Kubernetes (OpenShift) in LXC on Linode

Posted on
software

I’ve finished a migration for all of my personal infrastructure to a 3 Linode HA Kubernetes cluster running:

  • Web Server
    • Blog (Hugo)
  • JupyterHub
  • kube-flow (Tensorflow abstraction)
  • Nextcloud
  • Gitea

Why?

First off, why Kubernetes? Why OpenShift?

I’ve know about Kubernetes for years but held off on deploying it due to it’s complexity (which is about to be explained below).

Kubernetes is becoming more and more ubiquitus. It’s taking over on every front from the web application space, IoT, serverless, and data science.

The biggest reason I eventually decided to deploy it for myself is for the machine learning and data science that I wanted to get into. I went straight for Jupyter and found that running workloads with Kubernetes is pretty well integrated and I wanted to get hands on with it.

Some bonuses is that for other services I run will also now be able to become HA if done correctly.

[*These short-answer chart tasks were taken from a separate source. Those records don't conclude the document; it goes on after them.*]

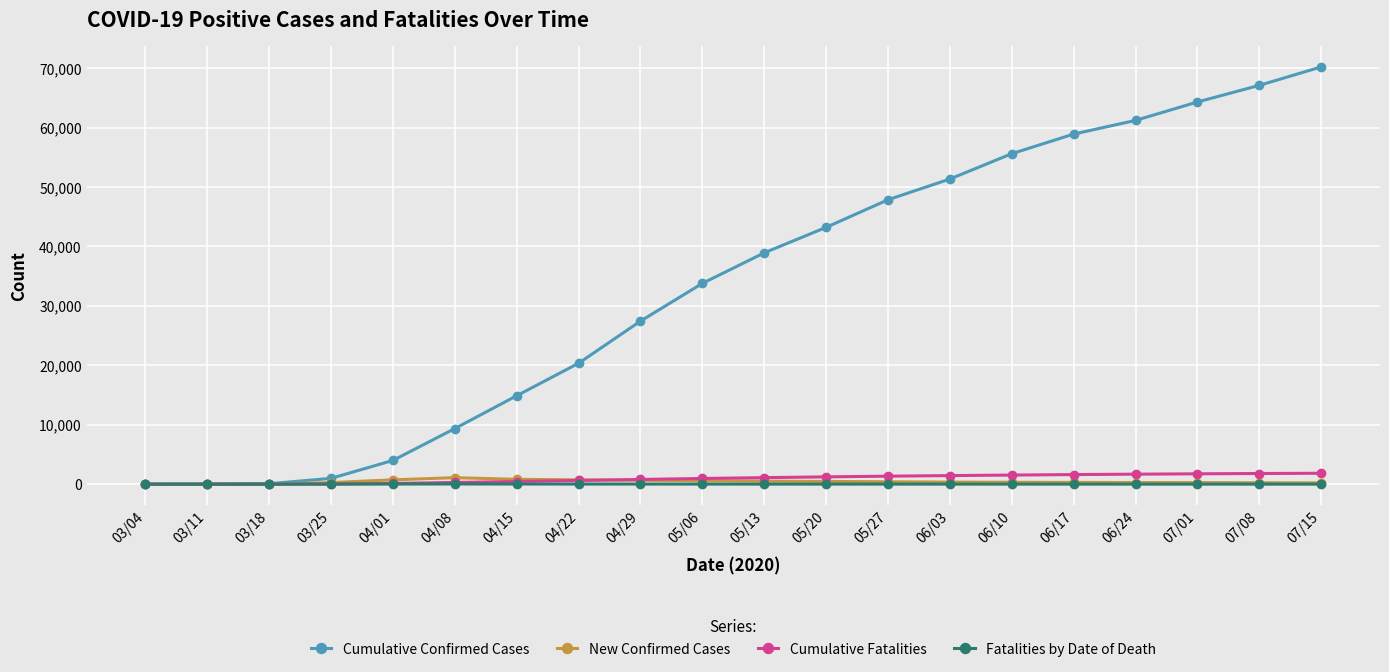

What is the highest value of the Cumulative Confirmed Cases series?

70200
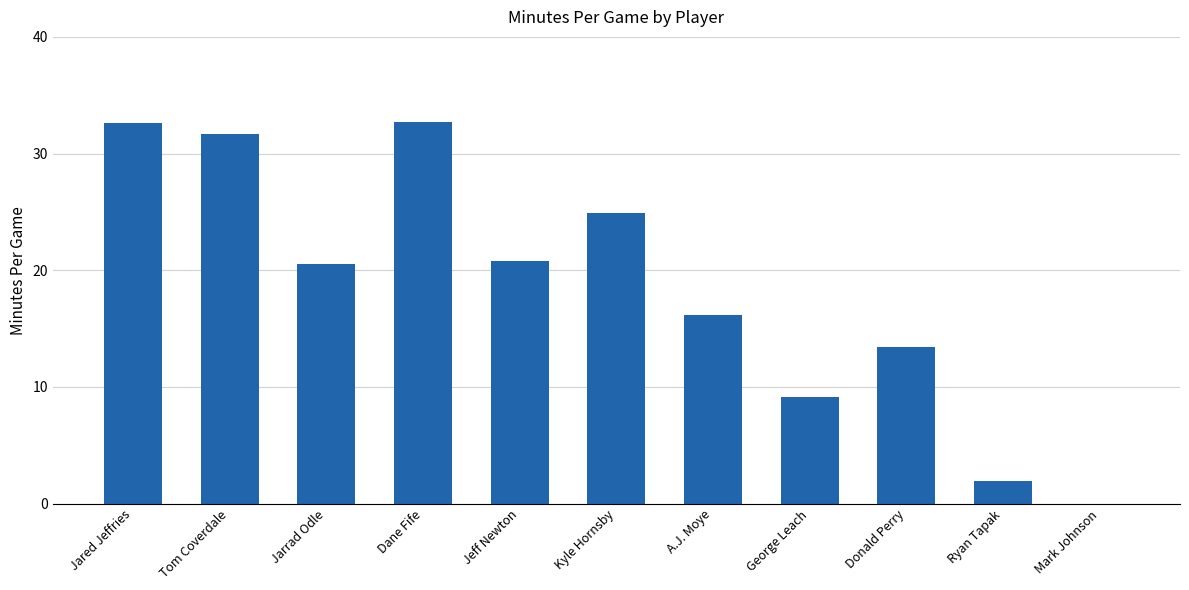

Is it true that the value at Jared Jeffries is 32.6?

True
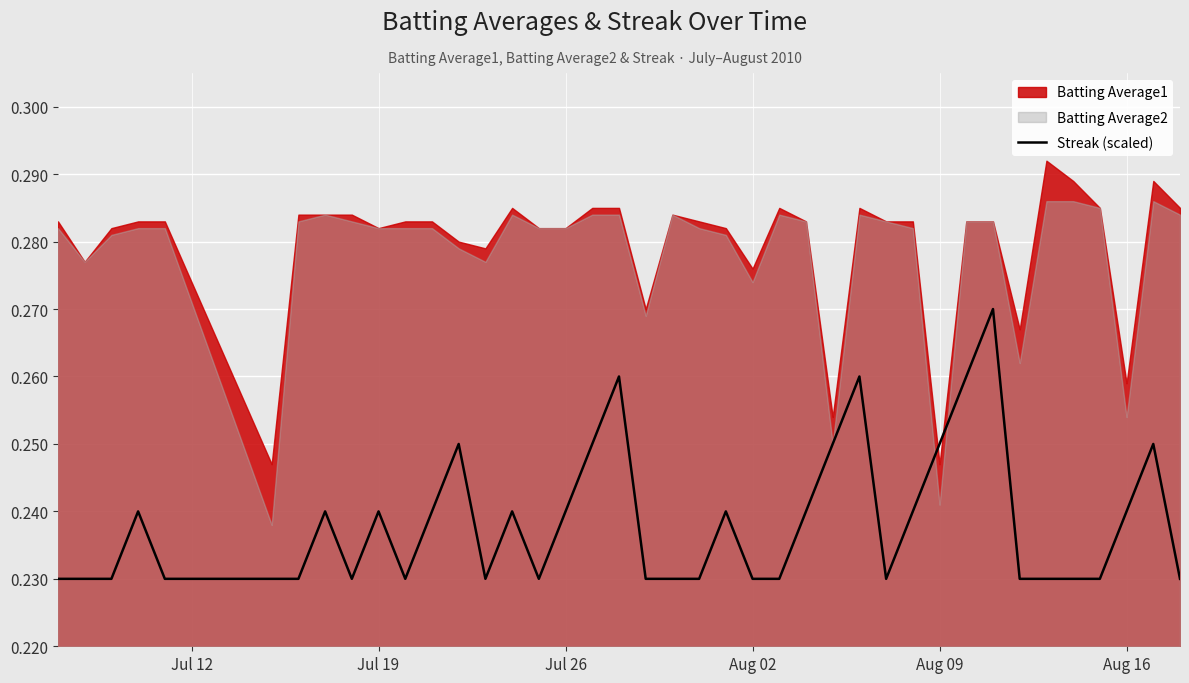

Which category has the lowest value across all series?

Jul 12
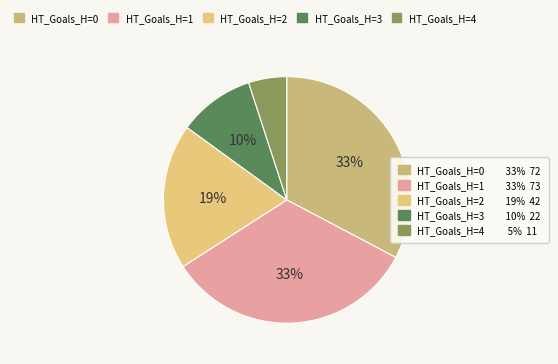

Count the number of slices in the pie.

5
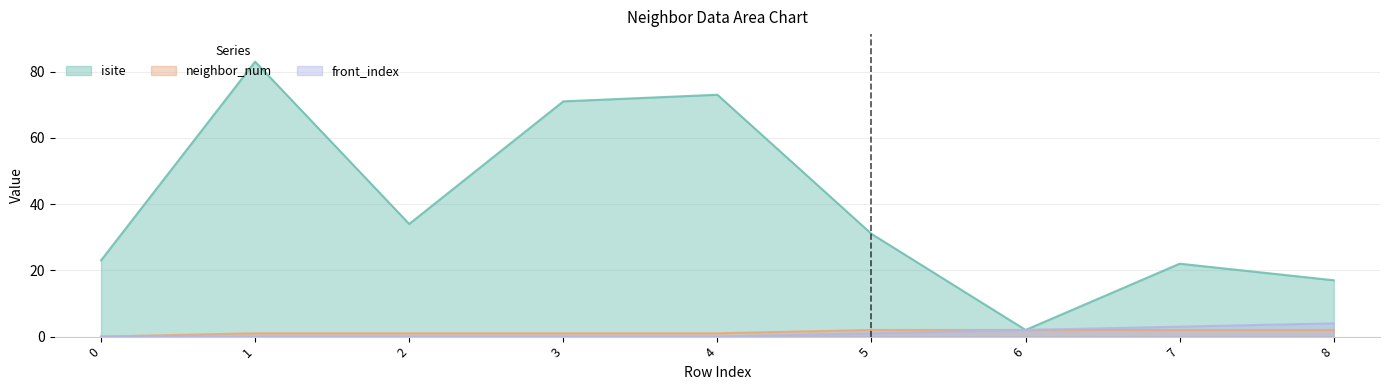

True or false: isite and front_index intersect in this chart.

False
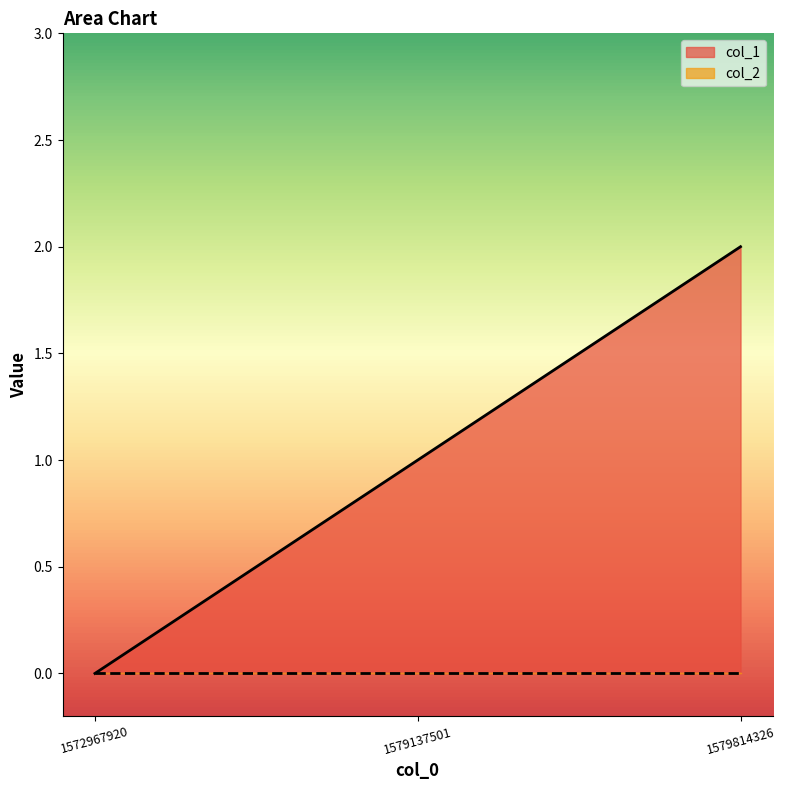

What is the change in value from 1579137501 to 1579814326?

+1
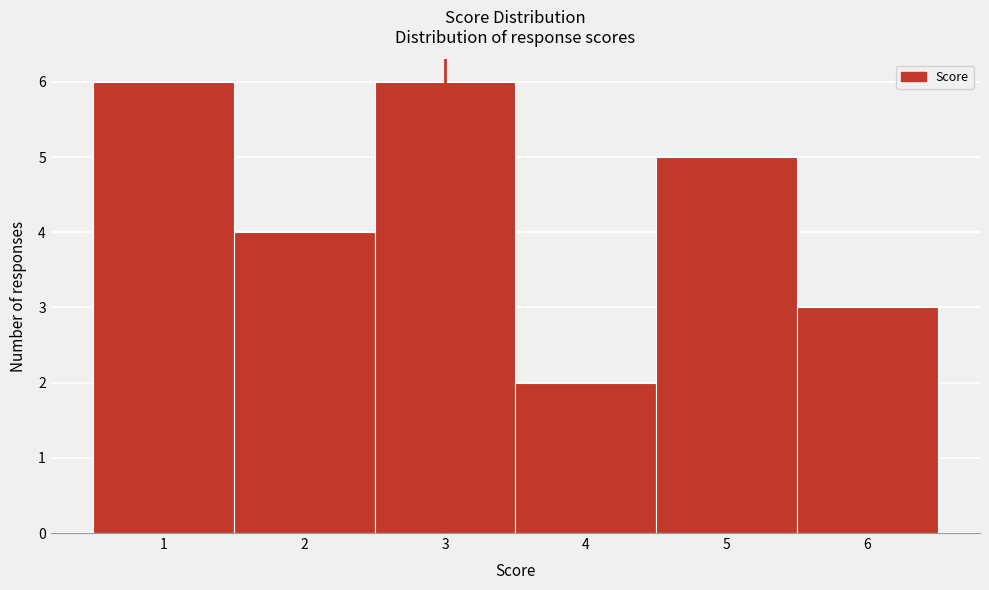

What is the height of the bar covering 4.5 to 5.5 on the x-axis? The values are not printed on the chart, so give them approximately, as read against the axis.

5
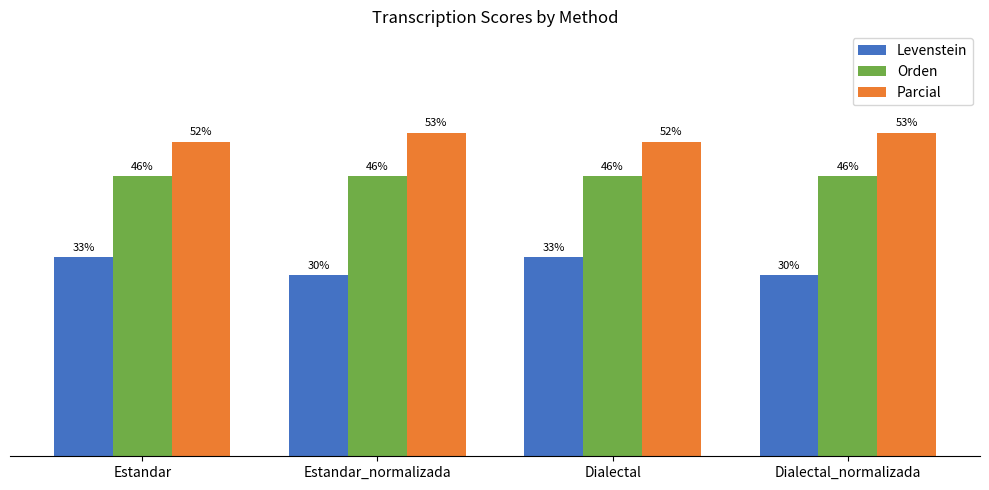

Between Estandar and Dialectal_normalizada, which series saw the biggest shift?

Levenstein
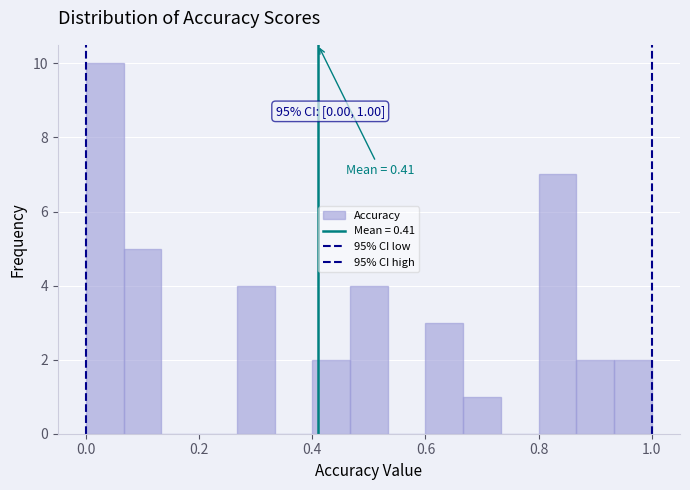

Read against the x-axis, roughly where is the centre of the tallest bar?

0.04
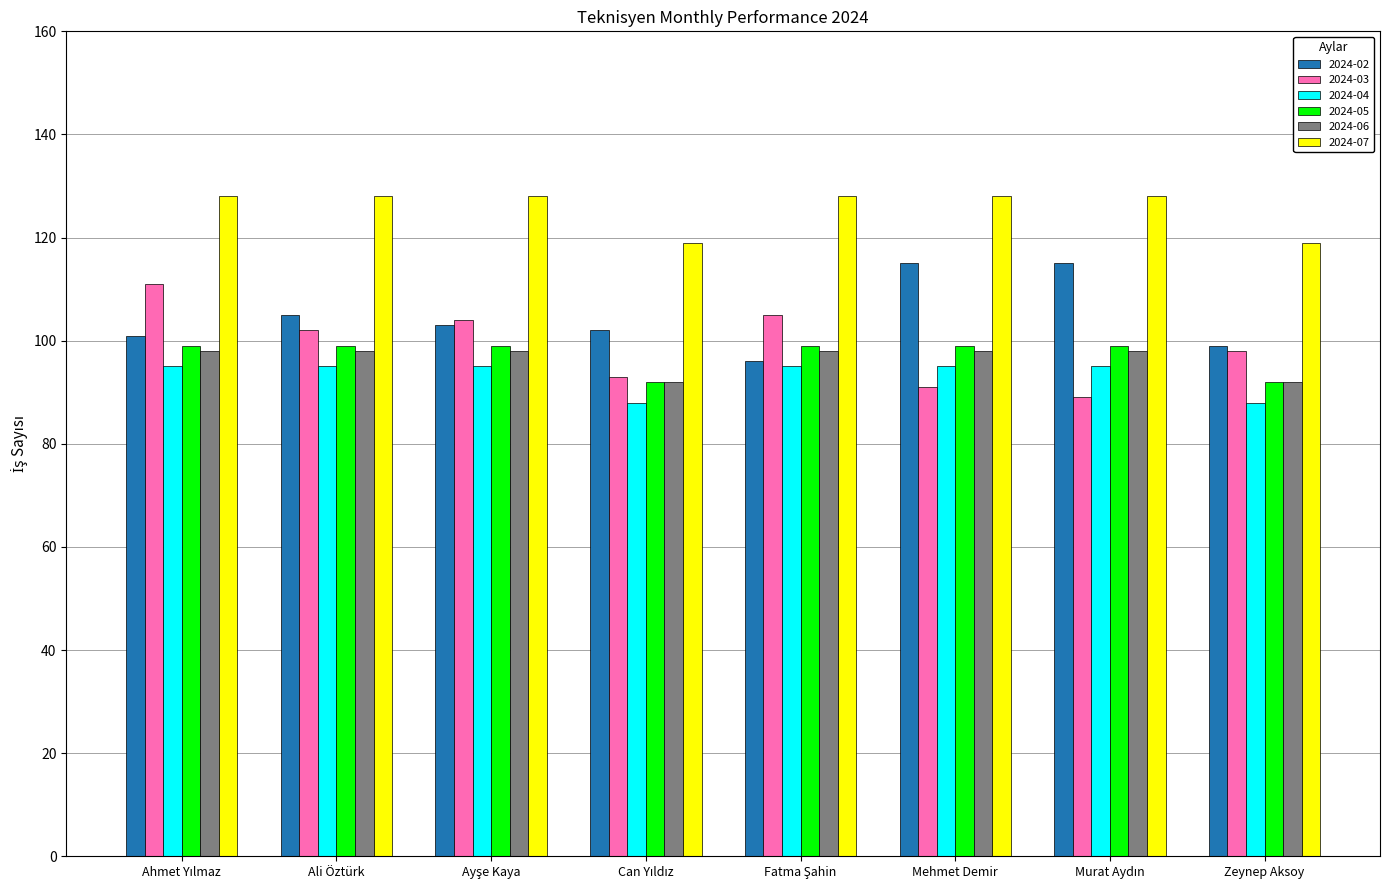

What is the value of the 2024-02 bar at the 7th from the left?

115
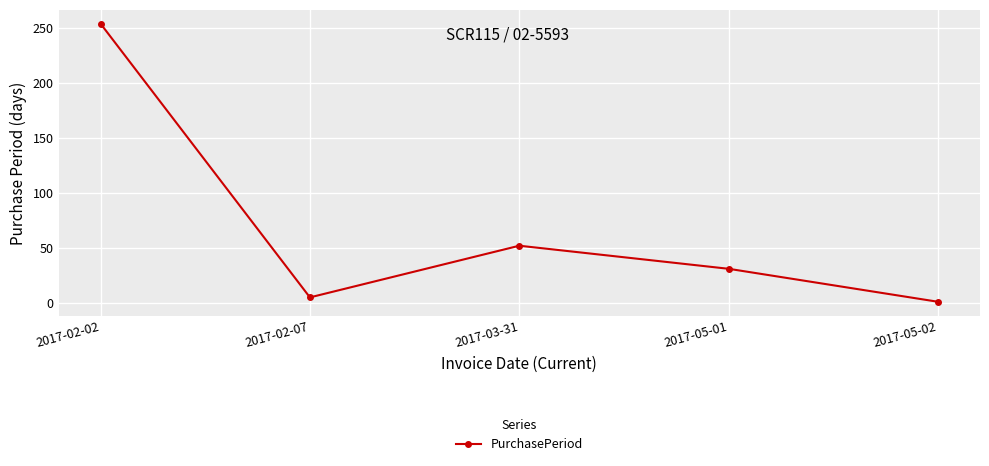

Which has a higher value, 2017-05-02 or 2017-03-31?

2017-03-31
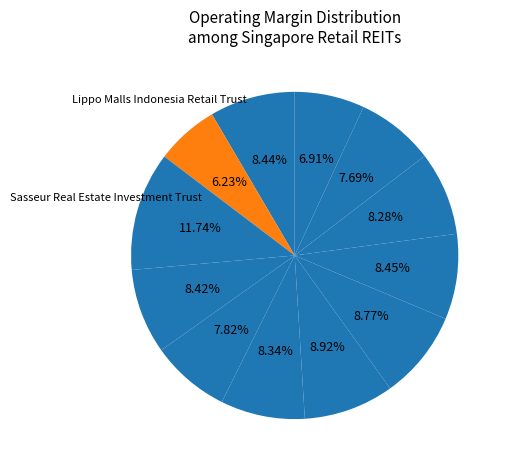

How many segments does this pie chart have?

12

A couple of big misconceptions that I want to address are:

  1. You get HA for free. In reality it just provides a framework for achieving HA and there is some work to get there.
  2. Stateful services are a bad idea in Kubernetes. This is also false. It’s like saying that running stateful service with systemd is a bad idea. One way to look at Kubernetes is a distributed init system for containers. Kubernetes provides some good abstractions for dealing with persistence like StatefulSets. You can always get to your data even after the containers are stopped. It was Docker that made the idea of state in containers look bad, but that issue has mostly been resolved.

How?

Kubernetes is quite the beast and I wanted it all to be HA. I also didn’t want to pay a lot of money and $15.00 per month isn’t terrible. HA on Linode is pretty important because from time to time they require reboots. This happens when they increase the amount of available resources in your plan or when they need to install security patches (Meltdown/Spectre). Ideally, with Kubernetes if a Linode goes down there are 2 other nodes to reschedule the work, but I have yet to prove that this works in practice.

To reach public HTTP services I used the K8 Ingress rules to expose these services using clean URL’s and also added each Linode’s IP to the same A record (dyll.in). You can see all of these IP’s by running:

$ host -t a dyll.in

Web Browsers will generally try each IP address so if one IP is down it will try a different one. Another method could also be for the DNS servers to shuffle the IP’s after each DNS query to achieve some sort of psuedo load balancing. This would only be useful if the client didn’t know how to try each IP, but there’s also the issue of DNS caching so it might be all for naught.

For Kubernetes itself I was able to achieve HA by running a Worker and Master on the same Linode, but separated them using unprivileged LXC containers under different Linux users.

On top of that, I also created SELinux contexts for each user so that if a Worker node breaks out there is another layer of security to, hopefully, prevent that user from accessing anything in the Master container (and vise-versa).

The only way to operate both the Worker and Master nodes is to have access to the K8 API with Kubectl or to have a privileged user on the Linode, which right now is just me.

As far as networking goes this had to be thought out pretty meticulously. There are pods that need to reach each other there are many layers to go through. Each Linode has an IP, each LXC container has an IP and each pod has an IP. This means we’ll need a lot of gateways and route configuring to get things like MySQL replication to work.

All of this is fully automated with Ansible and you can find the code here. It does these things:

  1. Spins up the Linode’s
  2. Configures a base role on each Linode: a. k8-worker user b. k8-master user c. Debugging tools d. Installs: SELinux, snappy
  3. Installs LXD using snappy
  4. Sets up LXC containers under the correct users
  5. Connects to the containers and installs kubelet/docker
  6. Sets up routing/networking

At this point we have a working Kubernetes cluster and Ansible will configure the cluster and install the given packages into the cluster.

Because it’s all automated and because I’m able to do replication between nodes; I found it arbitrary to setup backups! This just means I get to save a little bit of money. For archiving and management, I have a home server that can reach the cluster through a Wireguard VPN.